Bounding box prediction data:

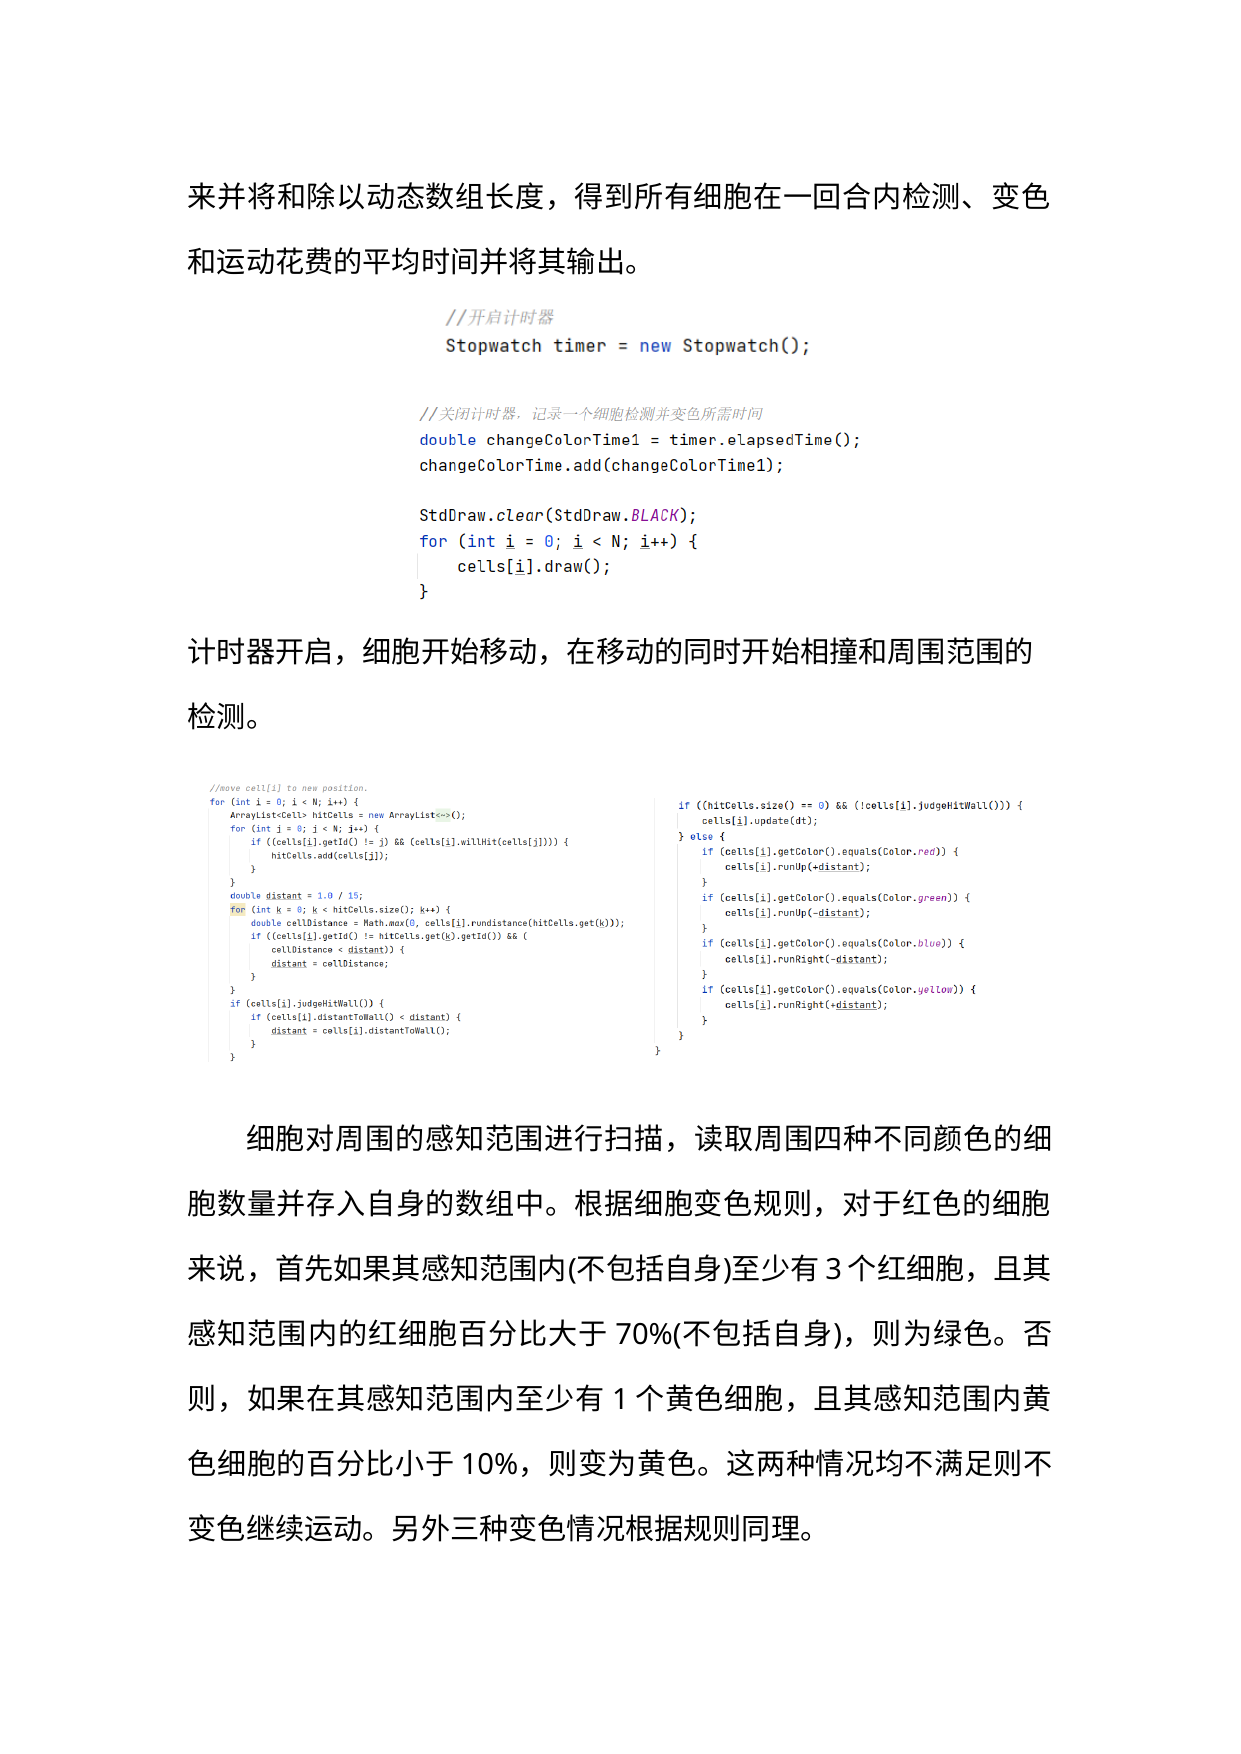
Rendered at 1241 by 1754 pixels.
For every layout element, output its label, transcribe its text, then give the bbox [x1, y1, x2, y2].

text 计时器开启，细胞开始移动，在移动的同时开始相撞和周围范围的检测。 [187, 617, 1053, 747]
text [187, 162, 1053, 292]
picture [402, 389, 882, 602]
text 细胞对周围的感知范围进行扫描，读取周围四种不同颜色的细胞数量并存入自身的数组中。根据细胞变色规则，对于红色的细胞来说，首先如果其感知范围内(不包括自身)至少有3个红细胞，且其感知范围内的红细胞百分比大于70%(不包括自身)，则为绿色。否则，如果在其感知范围内至少有1个黄色细胞，且其感知范围内黄色细胞的百分比小于10%，则变为黄色。这两种情况均不满足则不变色继续运动。另外三种变色情况根据规则同理。 [187, 1104, 1053, 1559]
picture [426, 292, 858, 379]
picture [191, 779, 1050, 1062]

| Problem details |
Please make an exact copy of the records, leaving out any picture.

| Solved exercise |
Rendered at 1241 by 1754 pixels.
For every layout element, output its label, transcribe its text, then give the bbox [x1, y1, x2, y2].

text 计时器开启，细胞开始移动，在移动的同时开始相撞和周围范围的检测。 [187, 617, 1053, 747]
text [187, 162, 1053, 292]
picture [402, 389, 882, 602]
text 细胞对周围的感知范围进行扫描，读取周围四种不同颜色的细胞数量并存入自身的数组中。根据细胞变色规则，对于红色的细胞来说，首先如果其感知范围内(不包括自身)至少有3个红细胞，且其感知范围内的红细胞百分比大于70%(不包括自身)，则为绿色。否则，如果在其感知范围内至少有1个黄色细胞，且其感知范围内黄色细胞的百分比小于10%，则变为黄色。这两种情况均不满足则不变色继续运动。另外三种变色情况根据规则同理。 [187, 1104, 1053, 1559]
picture [426, 292, 858, 379]
picture [191, 779, 1050, 1062]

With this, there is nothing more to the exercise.